Uses massflow-area-Mach number relation to find static pressure from known total conditions. Attempts both subsonic and supersonic solutions and selects the subsonic solution.

Parameters:

upstream – Upstream blade row providing inlet conditions
row – Current blade row where static pressure is being solved

Returns:

None. Updates row.M, row.T, and row.P in-place.

solve_massflow_for_power(target_power: float, massflow_guess: float | None = None, tol_rel: float = 0.001, max_iter: int = 8, relax: float = 0.7, bounds: tuple[float, float] = (1e-06, 1000000000.0)) → tuple[float, float][source]

Power-driven closure: iterate inlet massflow to hit a target turbine power.

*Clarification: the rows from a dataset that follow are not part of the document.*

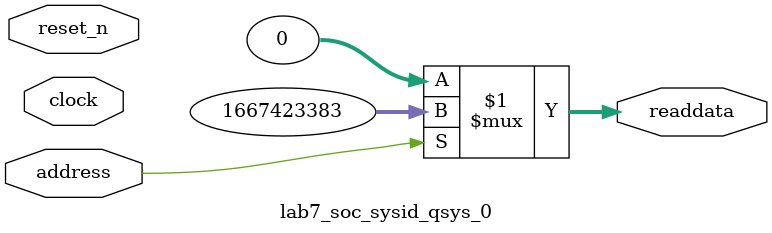
<source format=v>



// synthesis translate_off
`timescale 1ns / 1ps
// synthesis translate_on

// turn off superfluous verilog processor warnings 
// altera message_level Level1 
// altera message_off 10034 10035 10036 10037 10230 10240 10030 

module lab7_soc_sysid_qsys_0 (
               // inputs:
                address,
                clock,
                reset_n,

               // outputs:
                readdata
             )
;

  output  [ 31: 0] readdata;
  input            address;
  input            clock;
  input            reset_n;

  wire    [ 31: 0] readdata;
  //control_slave, which is an e_avalon_slave
  assign readdata = address ? 1667423383 : 0;

endmodule



</source>
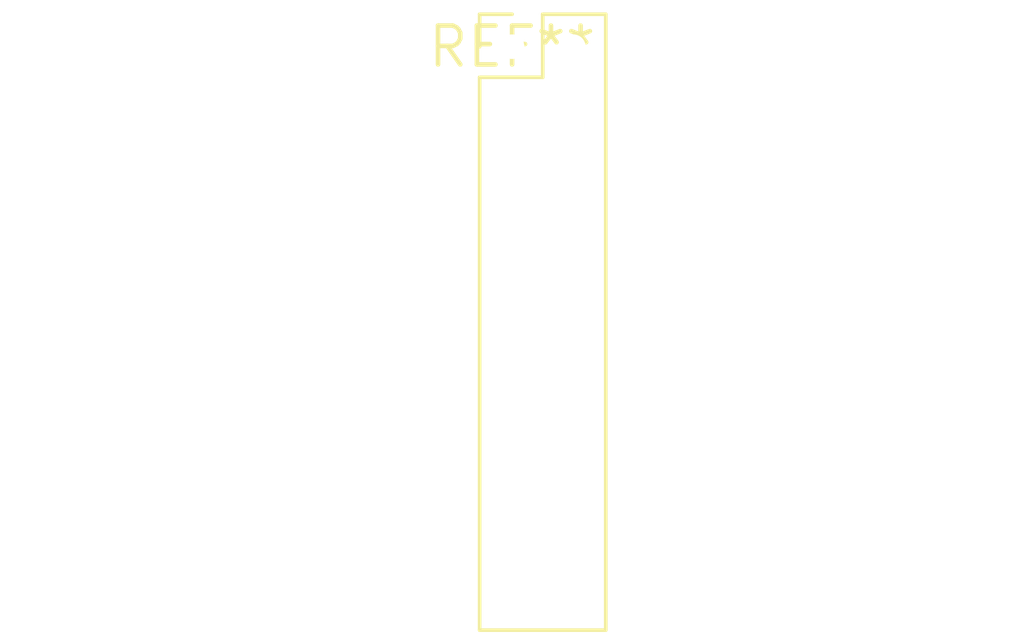
<source format=kicad_pcb>
(kicad_pcb (version 20240108) (generator pcbnew)

  (general
    (thickness 1.6)
  )

  (paper "A4")
  (layers
    (0 "F.Cu" signal)
    (31 "B.Cu" signal)
    (32 "B.Adhes" user "B.Adhesive")
    (33 "F.Adhes" user "F.Adhesive")
    (34 "B.Paste" user)
    (35 "F.Paste" user)
    (36 "B.SilkS" user "B.Silkscreen")
    (37 "F.SilkS" user "F.Silkscreen")
    (38 "B.Mask" user)
    (39 "F.Mask" user)
    (40 "Dwgs.User" user "User.Drawings")
    (41 "Cmts.User" user "User.Comments")
    (42 "Eco1.User" user "User.Eco1")
    (43 "Eco2.User" user "User.Eco2")
    (44 "Edge.Cuts" user)
    (45 "Margin" user)
    (46 "B.CrtYd" user "B.Courtyard")
    (47 "F.CrtYd" user "F.Courtyard")
    (48 "B.Fab" user)
    (49 "F.Fab" user)
    (50 "User.1" user)
    (51 "User.2" user)
    (52 "User.3" user)
    (53 "User.4" user)
    (54 "User.5" user)
    (55 "User.6" user)
    (56 "User.7" user)
    (57 "User.8" user)
    (58 "User.9" user)
  )

  (setup
    (pad_to_mask_clearance 0)
    (pcbplotparams
      (layerselection 0x00010fc_ffffffff)
      (plot_on_all_layers_selection 0x0000000_00000000)
      (disableapertmacros false)
      (usegerberextensions false)
      (usegerberattributes false)
      (usegerberadvancedattributes false)
      (creategerberjobfile false)
      (dashed_line_dash_ratio 12.000000)
      (dashed_line_gap_ratio 3.000000)
      (svgprecision 4)
      (plotframeref false)
      (viasonmask false)
      (mode 1)
      (useauxorigin false)
      (hpglpennumber 1)
      (hpglpenspeed 20)
      (hpglpendiameter 15.000000)
      (dxfpolygonmode false)
      (dxfimperialunits false)
      (dxfusepcbnewfont false)
      (psnegative false)
      (psa4output false)
      (plotreference false)
      (plotvalue false)
      (plotinvisibletext false)
      (sketchpadsonfab false)
      (subtractmaskfromsilk false)
      (outputformat 1)
      (mirror false)
      (drillshape 1)
      (scaleselection 1)
      (outputdirectory "")
    )
  )

  (net 0 "")

  (footprint "PinHeader_2x10_P2.00mm_Vertical" (layer "F.Cu") (at 0 0))

)

</source>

This uses a simple algebraic update (no additional nested optimizer):: mdot_next = mdot_current * (P_target / P_current)

The inner flow solution still uses the existing pressure-balance method to maintain a consistent massflow between rows for the current guess.

Parameters:

target_power – Desired turbine power [W]. Use a positive value for power extracted.
massflow_guess – Optional starting guess for inlet massflow [kg/s]. Defaults to self.massflow.
tol_rel – Relative tolerance on power error.
max_iter – Maximum outer iterations.
relax – Under-relaxation factor (0–1) for massflow updates.
bounds – (lower, upper) bounds for massflow during updates.

Returns:

Tuple of (achieved_massflow_kg_s, achieved_power_W).

total_power() → float[source]: Return total turbine power extracted (sum over rotor rows).